Staffing/Training Each program is staffed by part-time employees who run the various components and by a full-time coordinator and a full-time community organizer. The coordinator handles day-to-day program logistics, maintains continuous contact with young people and their parents, and follows up promptly when young people do not attend. The community organizer is usually a community member selected because of their good rapport with neighborhood residents.


Summative/Outcome Findings

Academic Program youth had significantly higher PSAT scores than did control youth (p<.05). While there were no significant differences in self-reported grades, program youth were more likely to believe that the quality of their schoolwork had improved. Program youth were much more likely (64% vs. 49%, p<.001) to have gone on a college visit than control youth.
Prevention Half of program girls reported choosing not to have sex when pressured, in comparison to 39% of control group girls, although this difference was not statistically significant.

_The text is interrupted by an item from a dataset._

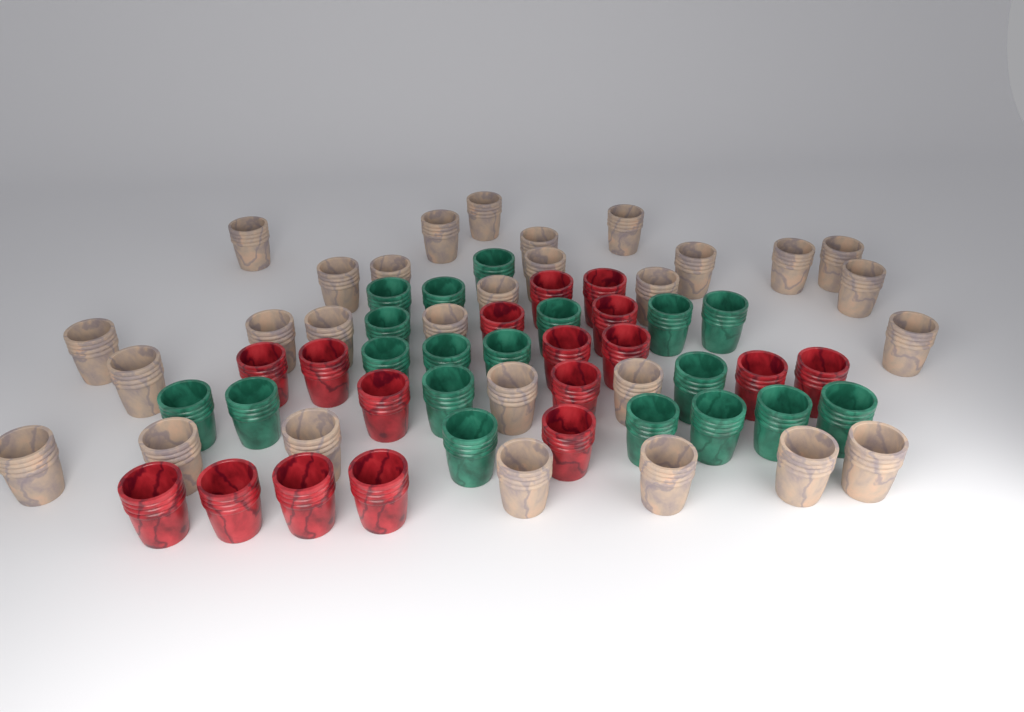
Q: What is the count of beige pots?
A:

Program youth were less likely than controls to have initiated intercourse by the end of the third year, but this difference was only marginally statistically significant (p=.098).

There were no significant differences in condom usage alone, among either girls or boys. Program girls were significantly more likely, however, to have used Depo-Provera at last intercourse. Program girls also demonstrated moderately significant (p=.099) higher levels of usage of both condoms and some other “highly effective” method of birth control at last intercourse.

Program boys did demonstrate significantly higher levels of knowledge about sexuality and reproductive outcomes, but not significantly different levels of sexual behavior.

At the third-year follow-up, program girls had significantly lower pregnancy rates and births than did control group girls. The risk of pregnancy and of having given birth in the program group was less than half of that risk in the control group.

Program youth did not significantly differ from controls on most drug use and delinquency measures, although program males were significantly less likely than control males to have initiated marijuana use.

Program youth, especially boys, were more likely than controls to have received various desirable health-related services and outcomes than controls.
Youth Development Program youth demonstrated significantly greater knowledge gains in the areas of physiology, contraception, gender differences, sexuality, and pregnancy than did control youth.

Program youth were significantly more likely than controls to have opened a bank account, to have had work experience, and to have used word processing, the Internet, and email.